§ TASK TO COMPLETE:
Restate the full listing word for word and leave the pictures out.

*** DATA PROVIDED Section Begins ***

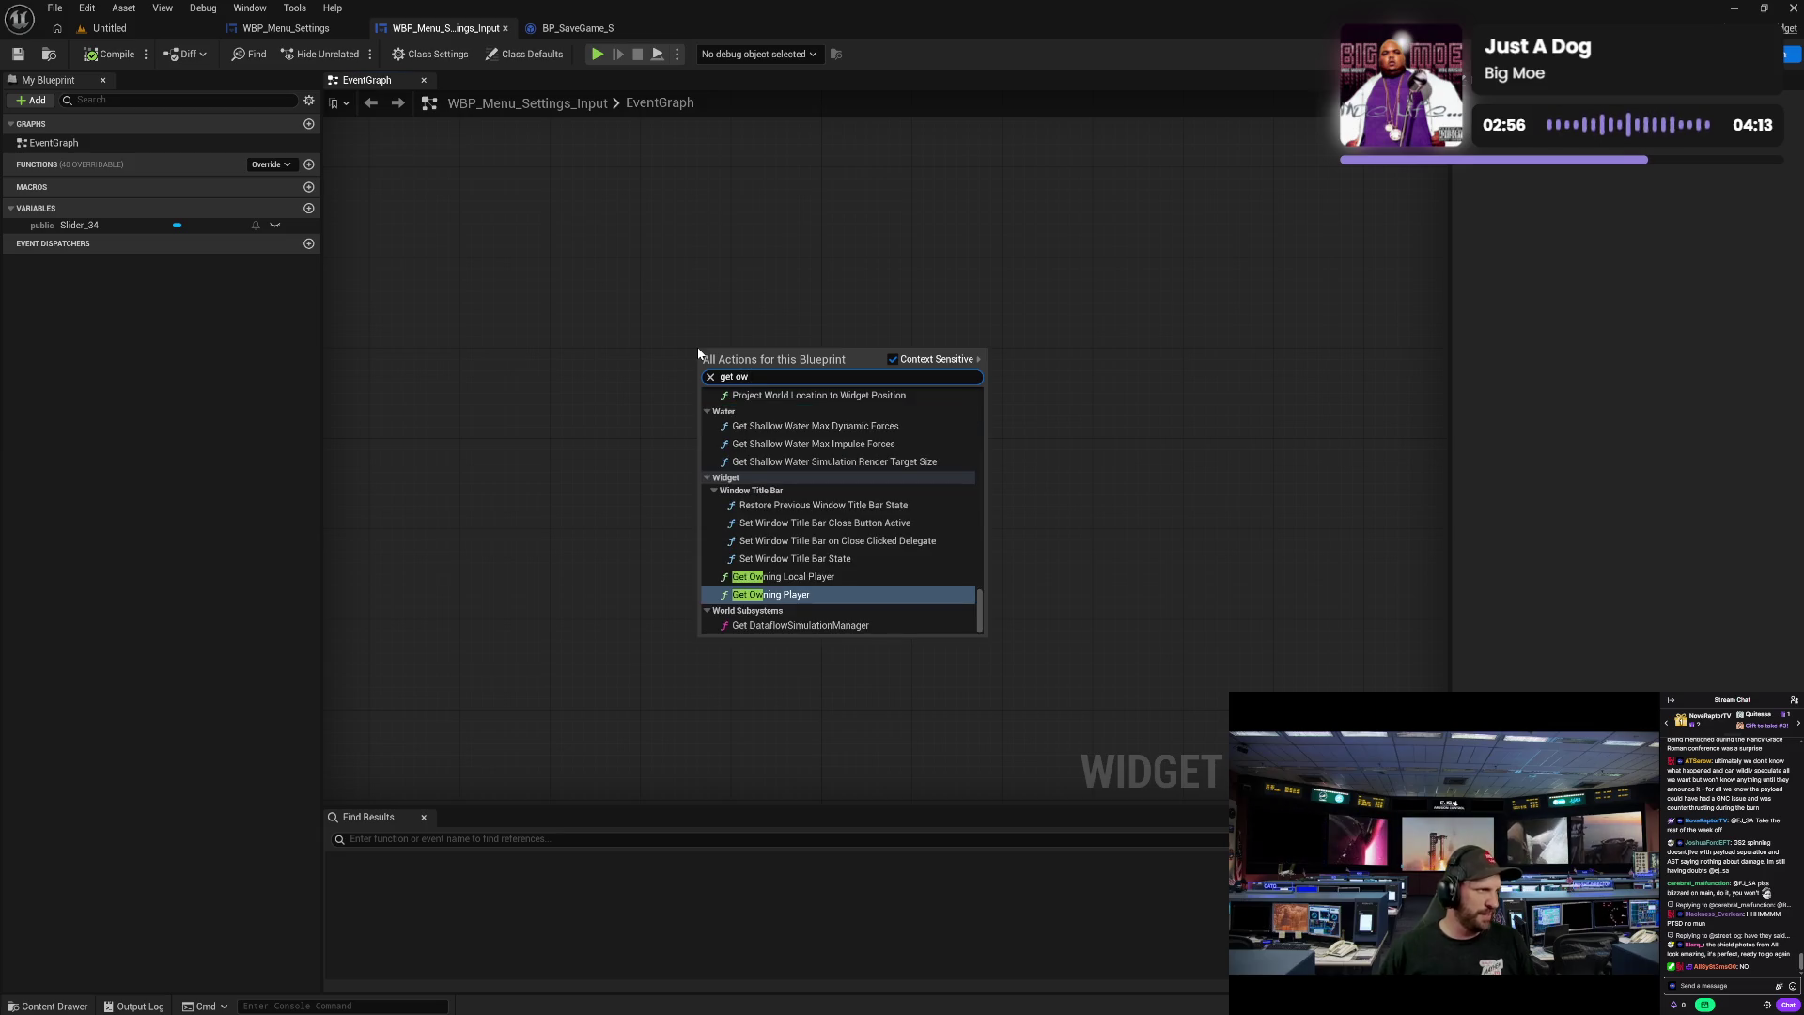
{"action": "left_click", "coordinate": [801, 595]}
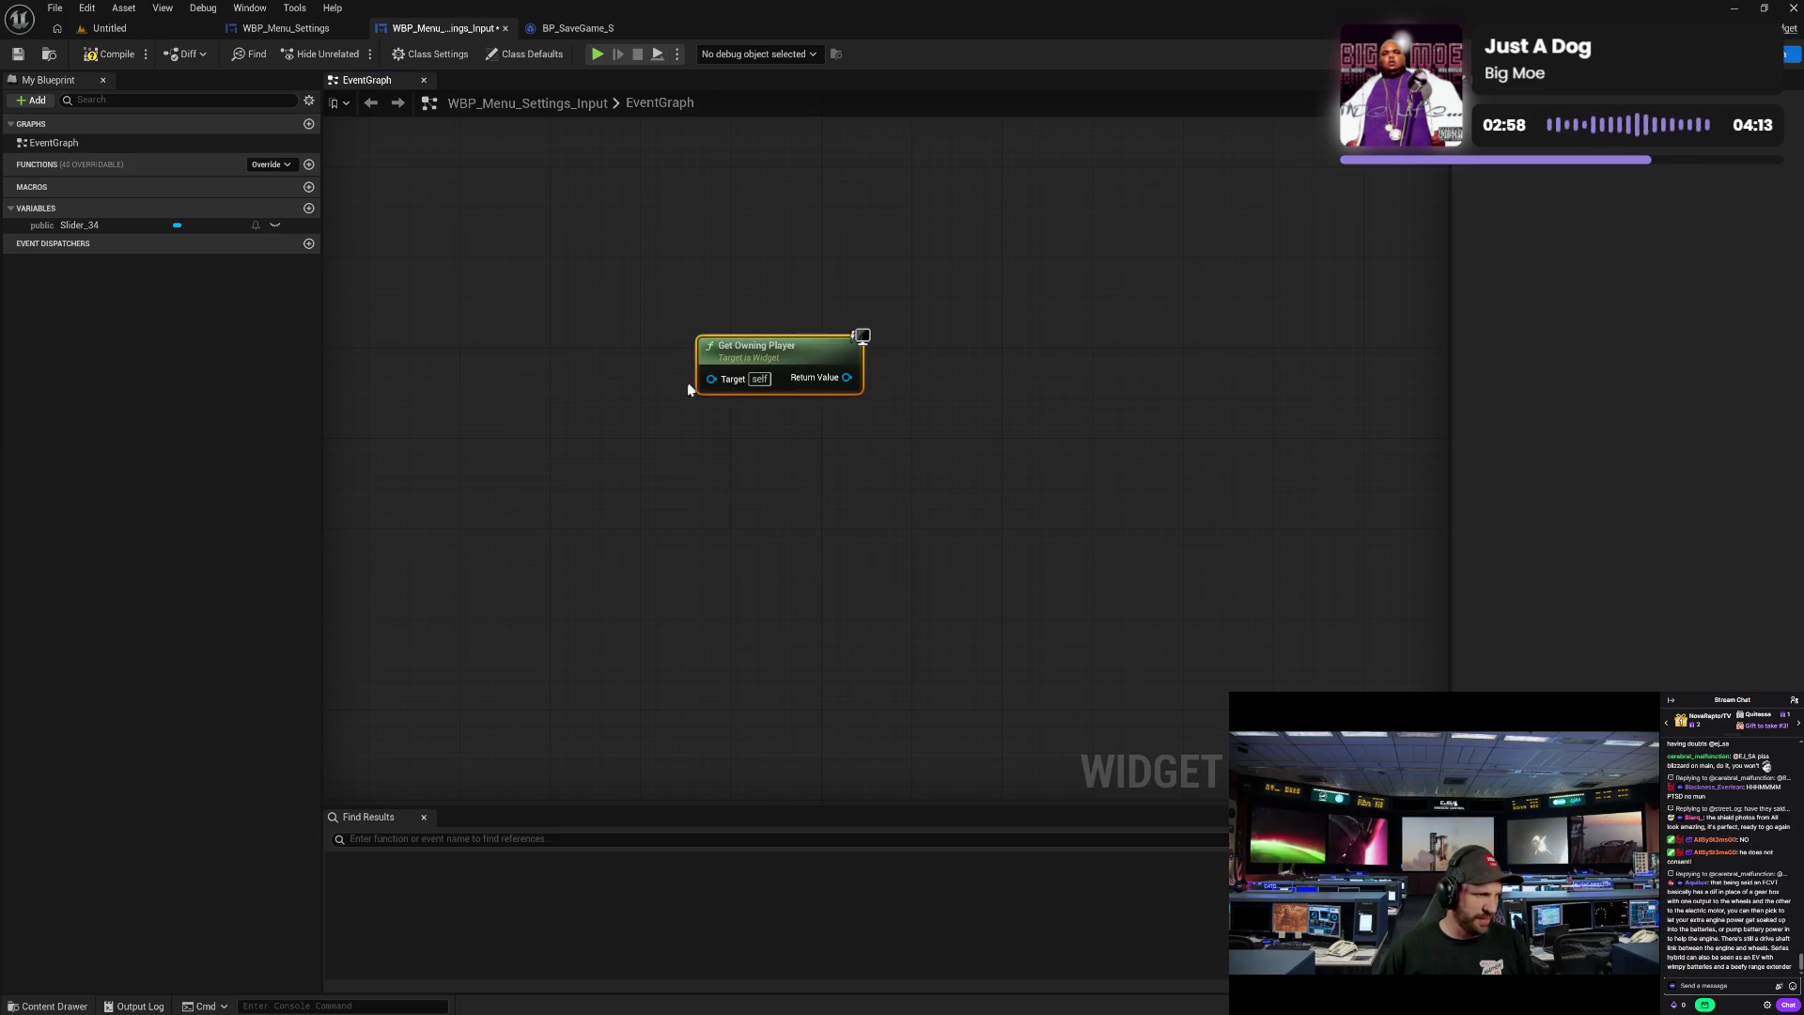
{"action": "right_click", "coordinate": [566, 414]}
{"action": "type", "text": "self"}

*** DATA PROVIDED Section Ends ***

§ RESPONSE:
{"action": "left_click", "coordinate": [801, 595]}
{"action": "right_click", "coordinate": [566, 414]}
{"action": "type", "text": "self"}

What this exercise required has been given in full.